EEA and UK residents have these rights under the General Data Protection Regulation (GDPR) and UK GDPR respectively. You also have the right to lodge a complaint with your local data protection supervisory authority.

California residents may have additional rights under the California Consumer Privacy Act (CCPA/CPRA), including the right to know, the right to delete, and the right to opt out of the “sale” of personal information. We do not sell personal information. Note that the CCPA applies to for-profit businesses meeting certain revenue and data-volume thresholds; as a sole-operator indie app, StrongLight may fall below those thresholds, but we honour these rights regardless.

Indian residents have rights under the Digital Personal Data Protection Act, 2023 (DPDPA), including the right to access your personal data, the right to correction and erasure, the right to grievance redressal, and the right to nominate another person to exercise your rights on your behalf. These rights are subject to the rules notified by the Central Government.

To exercise any of these rights, contact us at privacy@stronglight.app. We will respond without undue delay and within the timeframe required by applicable law (generally within one calendar month).

12. Children’s Privacy

StrongLight is not directed at children under the age of 13 (or 16 in the EEA where applicable). We do not knowingly collect personal data from children. If you believe a child has provided us with personal data, please contact us and we will delete it promptly.

13. Changes to This Policy

We may update this Privacy Policy from time to time. When we do, we will update the “Last updated” date at the top of this page. If the changes are material, we will make reasonable efforts to notify you — for example, by sending an email if you have provided one, or by displaying a notice in the app.

We encourage you to review this policy periodically.

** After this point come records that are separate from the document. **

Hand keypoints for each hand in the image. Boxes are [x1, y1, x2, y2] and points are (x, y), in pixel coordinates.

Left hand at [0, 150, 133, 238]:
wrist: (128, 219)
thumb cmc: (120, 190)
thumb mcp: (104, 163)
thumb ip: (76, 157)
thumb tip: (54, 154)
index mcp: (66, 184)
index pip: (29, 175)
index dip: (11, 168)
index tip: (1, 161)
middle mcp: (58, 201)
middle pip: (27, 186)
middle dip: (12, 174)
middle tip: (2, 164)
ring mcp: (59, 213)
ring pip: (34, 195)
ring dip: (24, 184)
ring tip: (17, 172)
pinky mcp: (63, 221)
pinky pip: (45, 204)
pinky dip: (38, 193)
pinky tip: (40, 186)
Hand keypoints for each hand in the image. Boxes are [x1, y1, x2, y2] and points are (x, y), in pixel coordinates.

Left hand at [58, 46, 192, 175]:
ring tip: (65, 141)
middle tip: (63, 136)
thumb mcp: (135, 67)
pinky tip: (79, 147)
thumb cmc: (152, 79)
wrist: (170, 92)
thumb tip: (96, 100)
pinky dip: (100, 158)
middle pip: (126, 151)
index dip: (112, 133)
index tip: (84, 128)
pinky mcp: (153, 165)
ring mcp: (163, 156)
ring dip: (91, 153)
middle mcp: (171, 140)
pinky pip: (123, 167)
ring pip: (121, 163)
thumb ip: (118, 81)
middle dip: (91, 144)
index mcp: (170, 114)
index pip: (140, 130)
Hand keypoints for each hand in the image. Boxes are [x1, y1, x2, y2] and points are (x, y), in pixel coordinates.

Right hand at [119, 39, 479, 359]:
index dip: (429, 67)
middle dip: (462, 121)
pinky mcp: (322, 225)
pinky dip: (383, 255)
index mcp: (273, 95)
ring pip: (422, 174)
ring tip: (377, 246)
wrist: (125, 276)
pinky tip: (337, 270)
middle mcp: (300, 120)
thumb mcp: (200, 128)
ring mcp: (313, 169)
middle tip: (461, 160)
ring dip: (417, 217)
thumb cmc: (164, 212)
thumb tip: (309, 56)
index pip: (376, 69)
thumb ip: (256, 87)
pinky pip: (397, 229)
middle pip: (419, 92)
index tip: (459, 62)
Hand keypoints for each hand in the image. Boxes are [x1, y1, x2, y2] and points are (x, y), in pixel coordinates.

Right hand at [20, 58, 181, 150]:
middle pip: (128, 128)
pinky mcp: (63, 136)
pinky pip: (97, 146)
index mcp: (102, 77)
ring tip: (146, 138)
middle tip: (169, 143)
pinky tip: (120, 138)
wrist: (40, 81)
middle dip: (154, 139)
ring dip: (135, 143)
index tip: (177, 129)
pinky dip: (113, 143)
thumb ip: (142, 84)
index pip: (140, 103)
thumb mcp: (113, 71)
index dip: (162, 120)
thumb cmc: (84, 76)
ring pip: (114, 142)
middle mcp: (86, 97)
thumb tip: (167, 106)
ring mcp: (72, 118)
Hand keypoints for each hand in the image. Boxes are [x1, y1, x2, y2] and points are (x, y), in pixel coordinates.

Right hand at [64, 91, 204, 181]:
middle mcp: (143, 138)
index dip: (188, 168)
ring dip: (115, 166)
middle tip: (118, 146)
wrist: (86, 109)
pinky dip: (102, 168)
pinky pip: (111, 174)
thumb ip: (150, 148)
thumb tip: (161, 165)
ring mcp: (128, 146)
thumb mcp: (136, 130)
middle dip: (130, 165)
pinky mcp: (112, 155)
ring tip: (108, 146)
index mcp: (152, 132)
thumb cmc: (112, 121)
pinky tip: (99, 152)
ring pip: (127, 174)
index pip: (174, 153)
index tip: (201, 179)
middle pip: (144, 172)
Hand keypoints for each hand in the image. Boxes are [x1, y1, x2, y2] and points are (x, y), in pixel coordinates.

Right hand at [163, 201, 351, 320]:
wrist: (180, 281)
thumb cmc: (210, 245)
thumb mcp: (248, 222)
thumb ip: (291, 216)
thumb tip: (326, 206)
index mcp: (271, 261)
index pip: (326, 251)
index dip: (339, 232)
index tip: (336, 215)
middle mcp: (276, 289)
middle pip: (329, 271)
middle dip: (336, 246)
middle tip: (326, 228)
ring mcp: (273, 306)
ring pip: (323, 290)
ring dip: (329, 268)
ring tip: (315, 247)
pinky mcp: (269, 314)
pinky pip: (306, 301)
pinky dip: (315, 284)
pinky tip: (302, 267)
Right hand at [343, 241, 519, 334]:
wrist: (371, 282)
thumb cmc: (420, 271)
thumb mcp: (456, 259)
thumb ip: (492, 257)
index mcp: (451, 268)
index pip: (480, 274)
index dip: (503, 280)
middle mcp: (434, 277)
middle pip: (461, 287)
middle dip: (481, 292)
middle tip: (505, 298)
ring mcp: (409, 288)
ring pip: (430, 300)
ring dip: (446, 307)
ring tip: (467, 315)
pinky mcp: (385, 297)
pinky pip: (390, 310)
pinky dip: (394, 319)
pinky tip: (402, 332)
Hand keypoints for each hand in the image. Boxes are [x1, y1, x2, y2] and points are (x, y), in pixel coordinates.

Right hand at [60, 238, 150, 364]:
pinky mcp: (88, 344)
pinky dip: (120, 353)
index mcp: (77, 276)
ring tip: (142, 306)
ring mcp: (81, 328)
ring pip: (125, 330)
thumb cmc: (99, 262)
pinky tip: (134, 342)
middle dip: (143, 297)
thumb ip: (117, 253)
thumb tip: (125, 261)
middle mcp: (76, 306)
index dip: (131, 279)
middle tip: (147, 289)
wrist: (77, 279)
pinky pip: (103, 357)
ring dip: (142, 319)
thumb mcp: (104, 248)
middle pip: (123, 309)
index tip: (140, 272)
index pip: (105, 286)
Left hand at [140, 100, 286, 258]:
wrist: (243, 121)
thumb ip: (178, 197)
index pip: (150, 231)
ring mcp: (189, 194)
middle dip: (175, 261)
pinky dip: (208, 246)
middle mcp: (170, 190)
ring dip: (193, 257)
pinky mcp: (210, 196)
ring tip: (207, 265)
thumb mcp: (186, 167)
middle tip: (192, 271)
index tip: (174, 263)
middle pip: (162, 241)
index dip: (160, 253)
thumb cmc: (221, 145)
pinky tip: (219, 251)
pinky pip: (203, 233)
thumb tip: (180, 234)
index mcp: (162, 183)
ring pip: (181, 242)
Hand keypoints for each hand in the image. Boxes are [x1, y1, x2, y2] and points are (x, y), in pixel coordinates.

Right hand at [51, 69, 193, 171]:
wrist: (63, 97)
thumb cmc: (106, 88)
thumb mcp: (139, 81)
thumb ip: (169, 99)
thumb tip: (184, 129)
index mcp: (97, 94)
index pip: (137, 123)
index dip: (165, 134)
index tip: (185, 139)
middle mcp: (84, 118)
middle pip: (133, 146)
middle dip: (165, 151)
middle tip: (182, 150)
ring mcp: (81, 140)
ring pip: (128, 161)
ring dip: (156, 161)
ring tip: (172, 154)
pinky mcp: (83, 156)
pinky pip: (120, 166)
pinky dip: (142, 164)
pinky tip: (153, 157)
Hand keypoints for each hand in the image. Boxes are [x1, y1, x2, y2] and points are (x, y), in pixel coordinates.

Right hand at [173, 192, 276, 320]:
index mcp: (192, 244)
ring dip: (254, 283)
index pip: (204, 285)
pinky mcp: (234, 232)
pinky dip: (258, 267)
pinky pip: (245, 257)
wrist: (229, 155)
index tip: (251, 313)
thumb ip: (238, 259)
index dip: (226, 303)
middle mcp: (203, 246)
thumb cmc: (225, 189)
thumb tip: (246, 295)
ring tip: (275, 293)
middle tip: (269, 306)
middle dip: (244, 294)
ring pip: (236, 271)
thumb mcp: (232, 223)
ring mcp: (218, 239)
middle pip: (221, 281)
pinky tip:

If we make changes that materially affect how we process your personal data, we will notify you before those changes take effect and, where required by law, seek your consent. If you do not agree with a material change, you may stop using StrongLight and request deletion of your account.

14. Contact & Grievance Officer

For any questions, concerns, or requests relating to this Privacy Policy or your personal data, please contact us:

Email: privacy@stronglight.app
Website: https://stronglight.app
Country of operation: India

For the purposes of the Digital Personal Data Protection Act, 2023 (India), the designated Grievance Officer is the operator of StrongLight, reachable at privacy@stronglight.app. If you are not satisfied with our response to a grievance, you may escalate your complaint to the Data Protection Board of India once it is constituted.

EEA and UK residents who are not satisfied with our response may also lodge a complaint with their local data protection supervisory authority (e.g., the ICO in the UK, or the relevant national DPA in their EEA member state).